Haha.. UGGGGGH! I will go with a person or two to the Liquor Board Store and it doesn't matter what the order is that we all pay or even if we're all in the same line, I ALWAYS get carded!! And no one else does. Even my brother, who is underage, didn't get carded, but I do.
Cashier: Ok, I need to see some I.D please.

Me: Are you serious?

Cashier: Do I look serious?

Me: You seriously need to see I.D? I have been legal for years now..

Cashier: I.D?

*Shows I.D*

Cashier: Well, not *that* long.

Me: Ugh.

I am 23 now.


----------



## Andi (Jun 28, 2009)

Originally Posted by *TOOFACED* /img/forum/go_quote.gif https://forum.makeuptalk.com/customprofilepics/profilepic50488_2.gif
u guys tell me???






hmmm I would you look a bit younger than you actually are....but without the facial hair youÂ´d probably look a lot younger. You kinda have that pretty boy babyface going on.


----------



## Lucy (Jun 28, 2009)

i look about 16 or 17 i think, i have a really young face. my new hair makes me look a little older though. i'm 20 soon!


----------



## magneticheart (Jun 28, 2009)

I think I look older than I actually am.

I always have looked older even when I was a kid because I'm tall so people just assume you're older.


----------



## usersassychick0 (Jun 28, 2009)

well, im 19 right now...but just the other day, an older woman who I work with thought I was only 16. But I always thought that I looked my age and havent reveiced much comments in general anyways..so I dont know!


----------



## Karren (Jun 28, 2009)

I got carded yesterday!!! At a bar in the Cincinati airport.. Haven't been asked to see my I'd for 3 decades and I felt really good till I found out they card everyone no mater!! Lol.


----------



## Ricci (Jun 28, 2009)

Im 39










I have a 20,19 and 15 yrs old boys and everyone thinks they are my brothers lmao

hmm 22?

Originally Posted by *TOOFACED* /img/forum/go_quote.gif https://forum.makeuptalk.com/customprofilepics/profilepic50488_2.gif
u guys tell me???


----------



## Adrienne (Jun 28, 2009)

Originally Posted by *TOOFACED* /img/forum/go_quote.gif lol close ricci i'm 21, i thought u were 26 at most, until ur bday thread! Your 21!? Idk why I felt you were slightly older than me lol. I assumed you were at the most 24 or 23.


----------



## LIVINGcute (Jun 29, 2009)

wow, it seems like everyone is older than they look! Hurraaay for good genes - and under eye cream



I get different responses depending on what group I'm with. I do remember my mother getting asked if her parents were home when i was a lot younger.

~Cindy

www.livingcute.com


----------



## -Chelsey- (Jun 29, 2009)

It really depends on how ready I get, sometimes I get 19-20 when I'm not dressed up or wearing much makeup and when I'm completely dressed up for a night out I get 26ish. (I'm 22)


----------



## Saffia (Jun 29, 2009)

I've been told I have a babyish face...but I honestly have no idea.


----------



## jewele (Jun 30, 2009)

It is nice to hear everybody looking young and vibrant!!! Two days before my 31st B-day, a lady asked me if I was 17 or 18 yrs old!!!!! Plus I'm short.

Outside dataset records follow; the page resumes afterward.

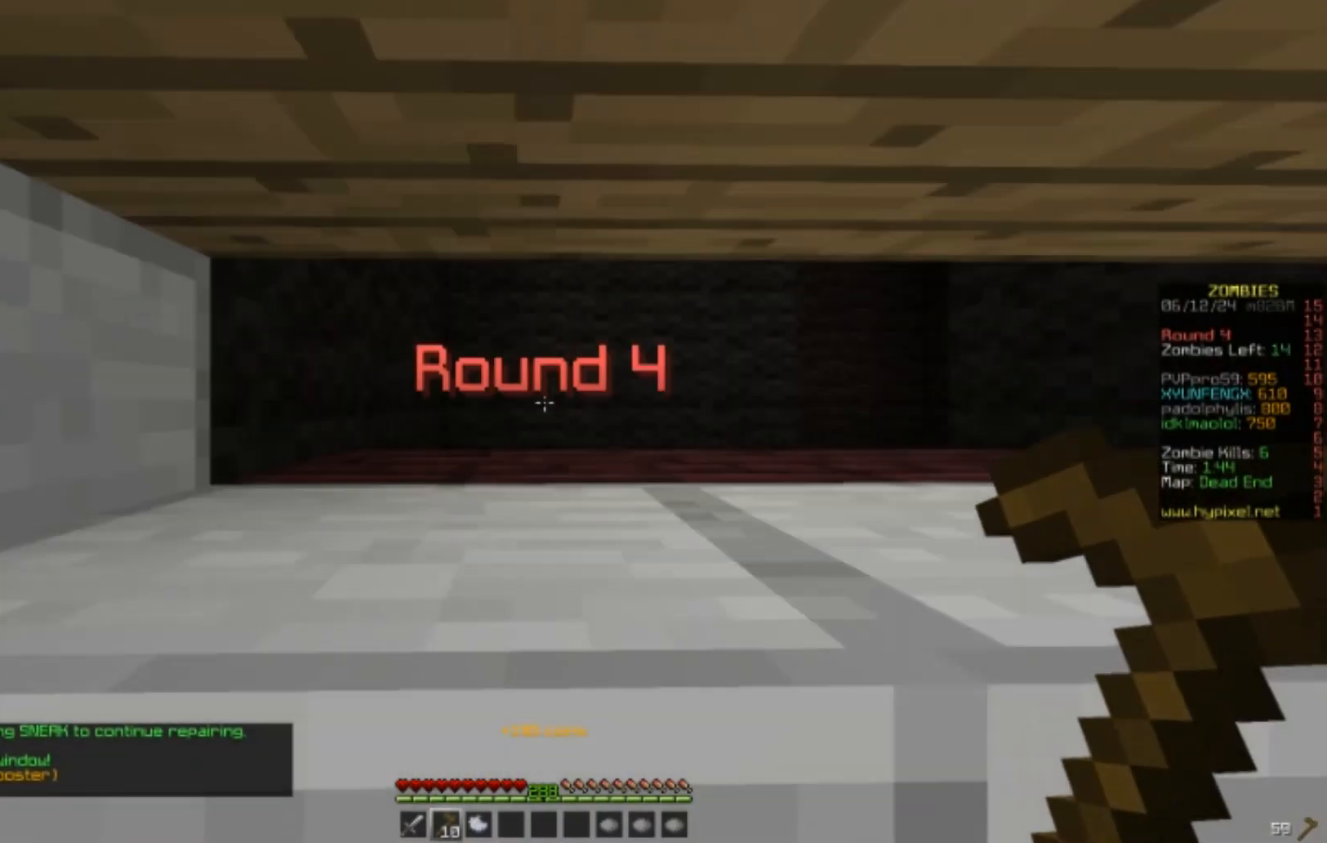
{"keys": [], "mouse": [], "events": []}
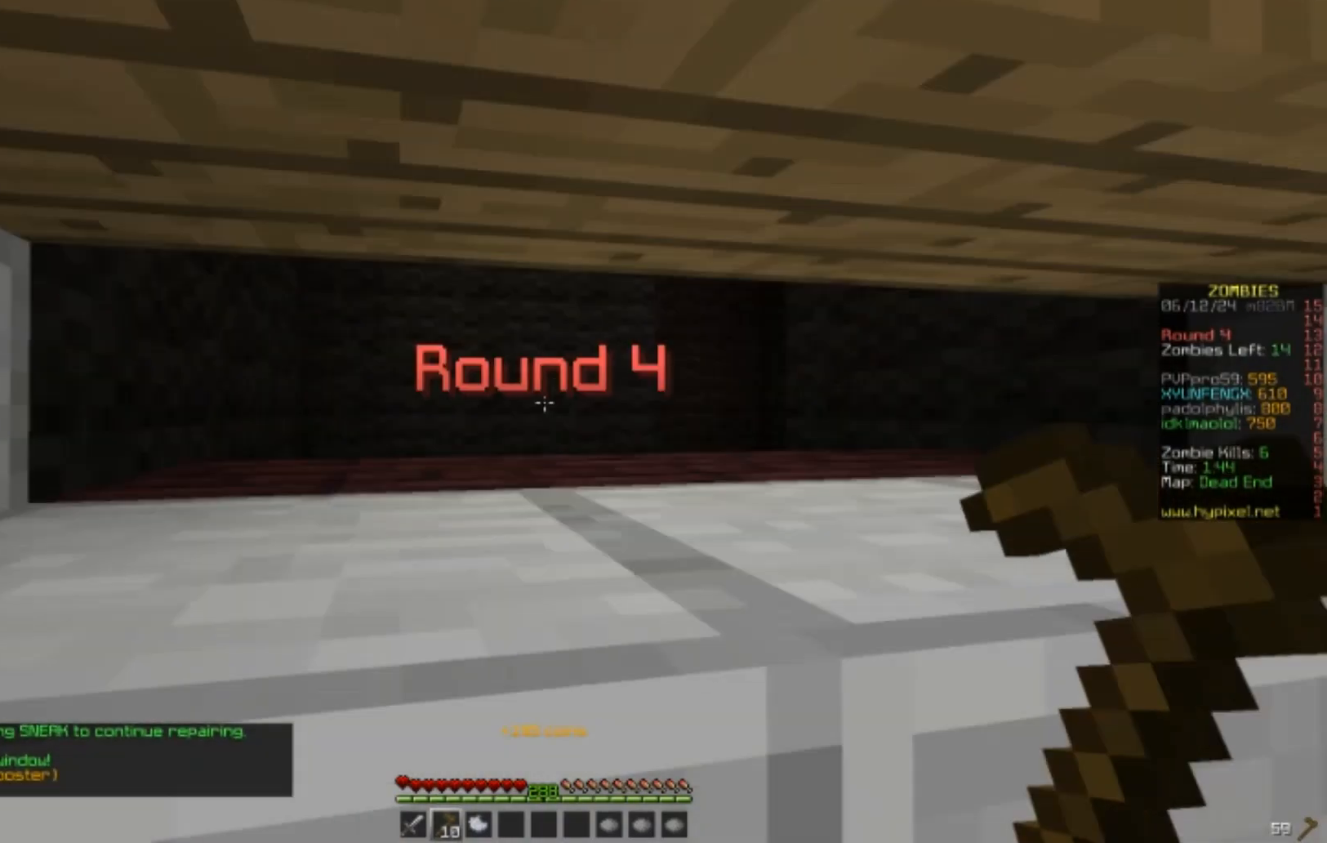
{"keys": [], "mouse": [], "events": []}
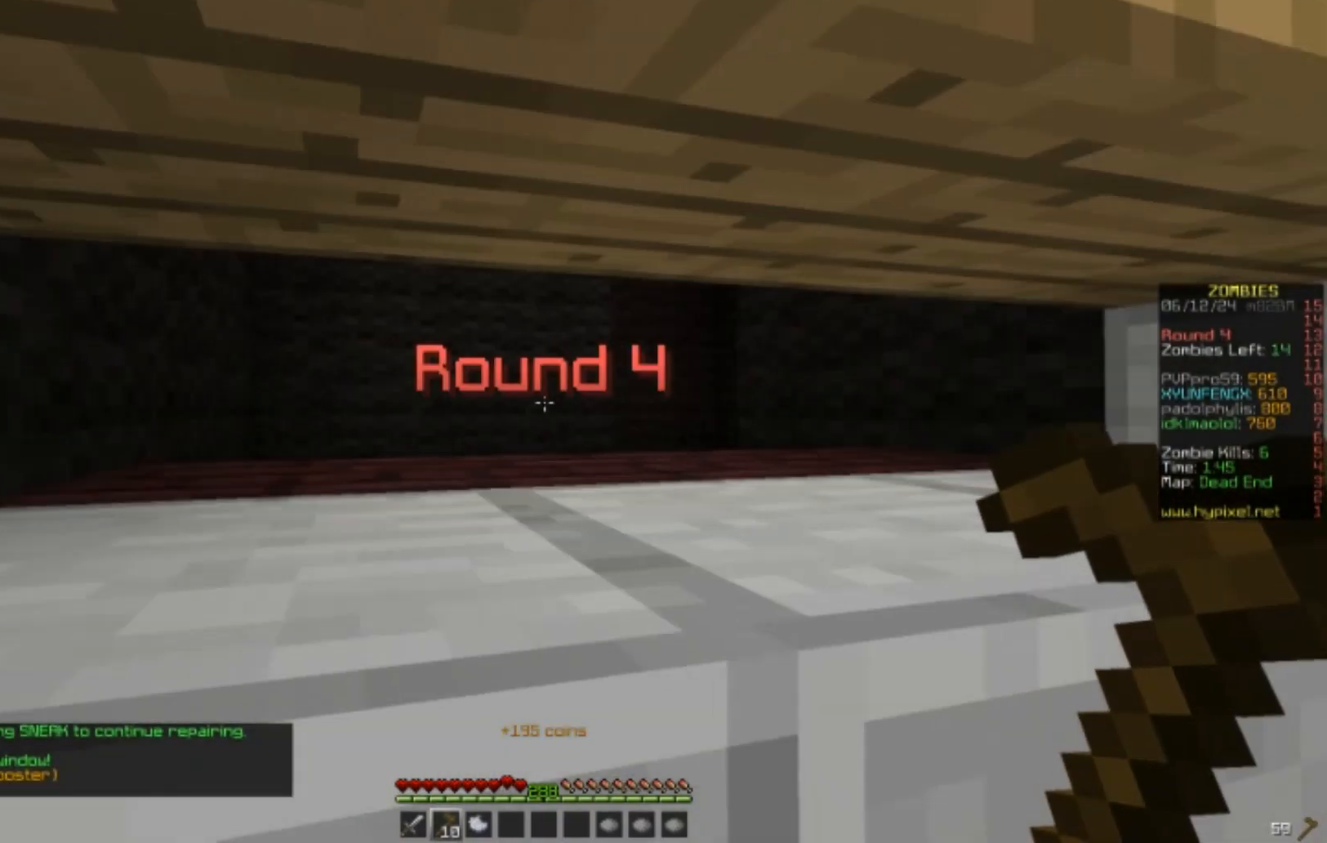
{"keys": [], "mouse": [], "events": []}
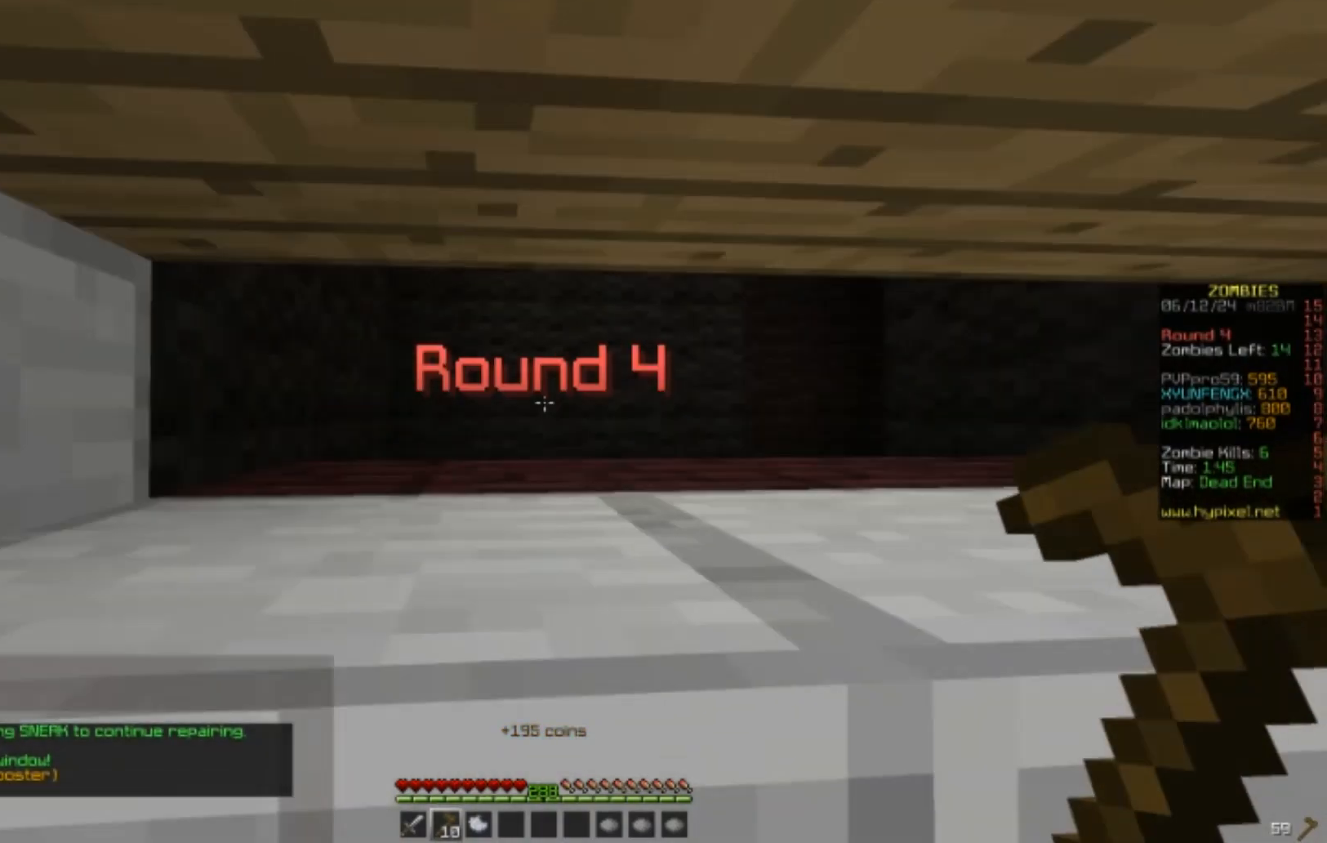
{"keys": [], "mouse": [], "events": []}
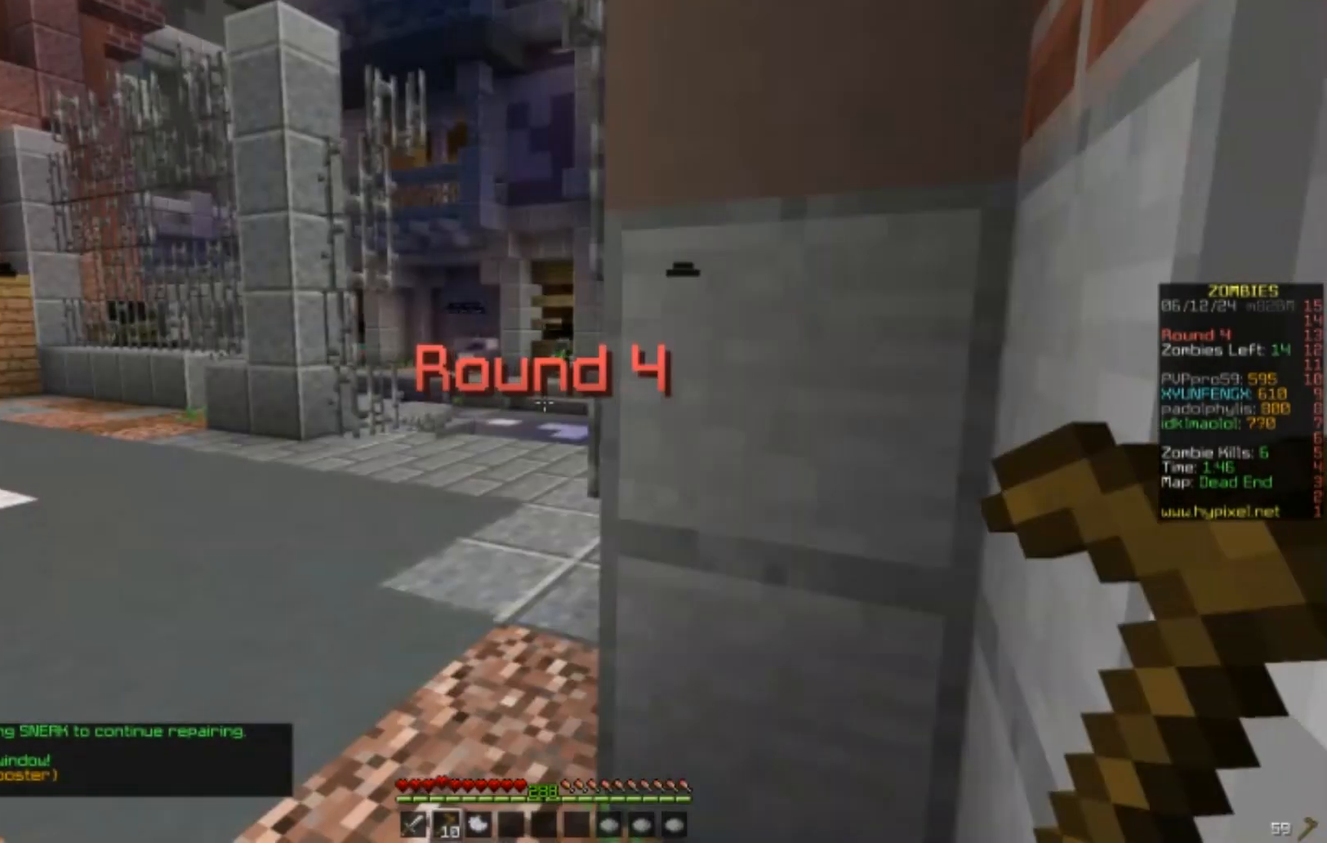
{"keys": [], "mouse": [], "events": []}
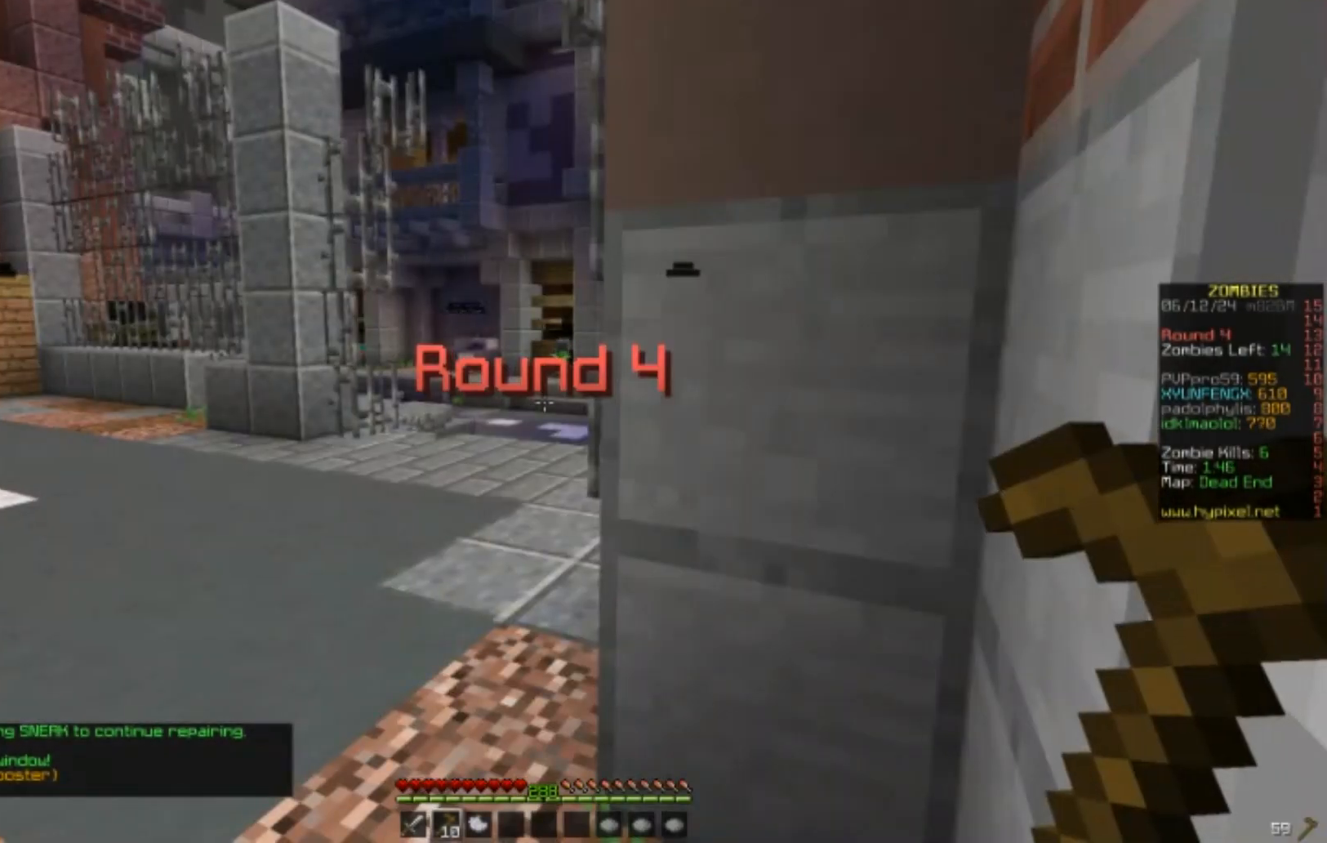
{"keys": ["a"], "mouse": [], "events": [[333, "a", "down"]]}
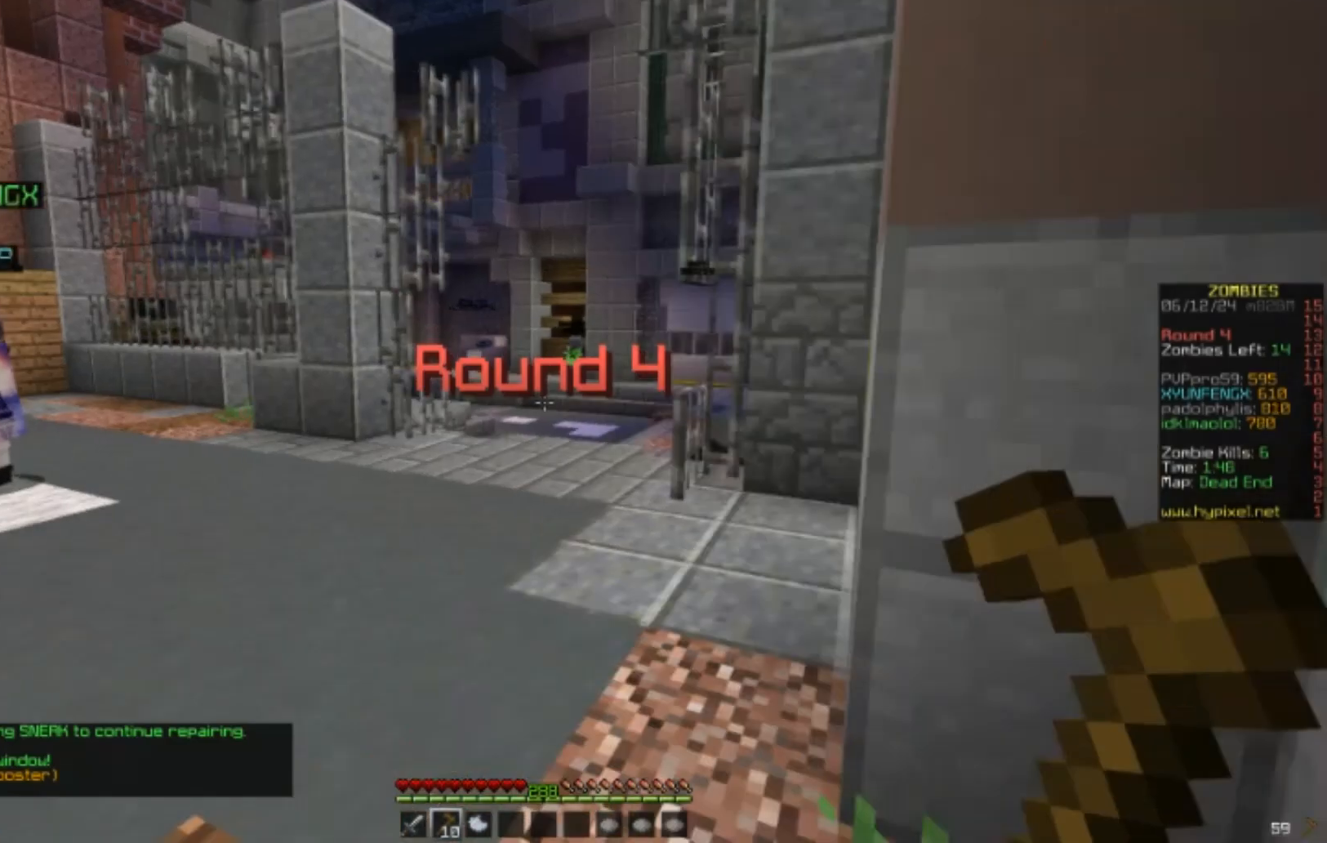
{"keys": [], "mouse": [], "events": [[50, "a", "up"], [150, "a", "down"], [400, "a", "up"]]}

But it's all good now, considering I have hit my thirties!!!


----------



## Doya G (Jun 30, 2009)

i actually long waaaay younger too. most in my family do. my sis looks like a 12 year old. she's 22.

i'm turning 28 soon and alot give me the early 20's.

the other day at the gym, a lady actually thought i was a school girl. felt soo good.

i was actaully refused to get into the gym was cuz they had a strict 18+ policy. i was 23 at that time. even when i showed them my ID, they were doubtful. i had to drag my dad to convince them. so embarrassing.


----------



## krazykid90 (Jul 2, 2009)

I'm 23 and I've been told both that I look like I'm in the early thirties, or I look like I'm still in highschool. I think the biggest factor is how much sleep I've had the night before.


----------



## Tyari (Jul 3, 2009)

I'm 29 and everyone thinks I'm like 20 or 21.


----------



## dolsgirl (Jul 3, 2009)

> I think I look like a baby. I'm 24, but I have this little girl's face, lol. My dad is almost 70, and he looks about late 50s early 60s to me, and he's always looked younger than his actual age, so maybe I got lucky and got some of his genes.
> Maybe I'm deluding myself but I don't think this looks 24:
> 
> You could easily pass for sixteen. Enjoy it!
> ...


----------



## Blushbaby (Jul 3, 2009)

I'm 28 at the end of the month but am told I look about 23/24. I dunno, *shrugs* what d you guys think? Check my avator. So long as I don't look older than my age then I don't mind.


----------



## leeannhoskin (Jul 5, 2009)

I have been told I pretty much look my age! 29


----------



## Hoozey (Jul 6, 2009)

I usually get that I am younger. I'm 41 but still get carded. I don't think they really think I am 21 but I see "Is customer 27?" on the screen- so I am guessing they think I am about that age. I am short so that could lend to people thinking I am younger. SILs were just saying how I never age.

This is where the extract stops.